> [Problem to solve]:
In the data below, one line contains "[72,602,760,618] [72,627,745,643] [72,653,128,664]" and a later one contains "[530,983,638,994] both of". Print both, with every line between them, exactly and alone.

───── The data

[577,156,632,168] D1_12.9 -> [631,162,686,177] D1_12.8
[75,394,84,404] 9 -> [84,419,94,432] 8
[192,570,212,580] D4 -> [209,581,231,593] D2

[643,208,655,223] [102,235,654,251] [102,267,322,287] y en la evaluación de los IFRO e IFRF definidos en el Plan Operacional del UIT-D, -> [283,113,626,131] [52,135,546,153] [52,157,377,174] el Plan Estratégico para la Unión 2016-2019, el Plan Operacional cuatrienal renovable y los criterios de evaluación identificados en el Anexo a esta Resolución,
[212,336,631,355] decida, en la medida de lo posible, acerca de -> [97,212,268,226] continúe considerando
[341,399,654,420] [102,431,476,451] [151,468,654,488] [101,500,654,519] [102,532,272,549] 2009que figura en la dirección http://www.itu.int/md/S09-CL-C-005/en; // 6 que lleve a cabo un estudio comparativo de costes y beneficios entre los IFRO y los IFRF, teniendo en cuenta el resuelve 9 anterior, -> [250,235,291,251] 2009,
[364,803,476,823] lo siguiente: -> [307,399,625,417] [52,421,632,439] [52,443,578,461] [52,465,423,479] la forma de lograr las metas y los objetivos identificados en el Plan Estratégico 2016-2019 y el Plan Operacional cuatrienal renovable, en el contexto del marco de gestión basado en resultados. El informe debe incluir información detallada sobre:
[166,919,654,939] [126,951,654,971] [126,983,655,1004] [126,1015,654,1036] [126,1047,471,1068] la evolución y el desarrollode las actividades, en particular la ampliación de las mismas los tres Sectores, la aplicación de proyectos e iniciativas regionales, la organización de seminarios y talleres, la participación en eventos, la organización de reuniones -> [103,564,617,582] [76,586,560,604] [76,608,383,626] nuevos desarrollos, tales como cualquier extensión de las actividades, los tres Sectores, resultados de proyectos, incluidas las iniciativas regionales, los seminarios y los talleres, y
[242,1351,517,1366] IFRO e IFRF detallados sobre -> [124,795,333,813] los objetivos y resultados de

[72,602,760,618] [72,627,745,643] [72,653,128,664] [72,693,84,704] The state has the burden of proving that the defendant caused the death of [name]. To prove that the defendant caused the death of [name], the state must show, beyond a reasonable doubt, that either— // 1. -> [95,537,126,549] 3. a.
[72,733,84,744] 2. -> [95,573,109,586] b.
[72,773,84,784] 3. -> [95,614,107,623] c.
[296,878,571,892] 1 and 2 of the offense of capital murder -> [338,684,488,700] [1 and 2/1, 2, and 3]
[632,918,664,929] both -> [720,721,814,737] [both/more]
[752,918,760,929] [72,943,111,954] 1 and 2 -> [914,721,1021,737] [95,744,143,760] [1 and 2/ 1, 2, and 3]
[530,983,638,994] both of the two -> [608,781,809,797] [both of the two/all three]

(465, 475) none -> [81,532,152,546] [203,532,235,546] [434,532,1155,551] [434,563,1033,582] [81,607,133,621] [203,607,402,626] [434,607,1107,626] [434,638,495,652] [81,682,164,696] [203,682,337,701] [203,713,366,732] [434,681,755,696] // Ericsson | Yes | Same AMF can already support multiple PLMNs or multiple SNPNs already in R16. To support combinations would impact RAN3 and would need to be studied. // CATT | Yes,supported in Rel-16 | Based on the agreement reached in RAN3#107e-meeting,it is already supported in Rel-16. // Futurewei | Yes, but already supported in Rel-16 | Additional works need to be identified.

──────────

> [Written response]:
[72,602,760,618] [72,627,745,643] [72,653,128,664] [72,693,84,704] The state has the burden of proving that the defendant caused the death of [name]. To prove that the defendant caused the death of [name], the state must show, beyond a reasonable doubt, that either— // 1. -> [95,537,126,549] 3. a.
[72,733,84,744] 2. -> [95,573,109,586] b.
[72,773,84,784] 3. -> [95,614,107,623] c.
[296,878,571,892] 1 and 2 of the offense of capital murder -> [338,684,488,700] [1 and 2/1, 2, and 3]
[632,918,664,929] both -> [720,721,814,737] [both/more]
[752,918,760,929] [72,943,111,954] 1 and 2 -> [914,721,1021,737] [95,744,143,760] [1 and 2/ 1, 2, and 3]
[530,983,638,994] both of the two -> [608,781,809,797] [both of the two/all three]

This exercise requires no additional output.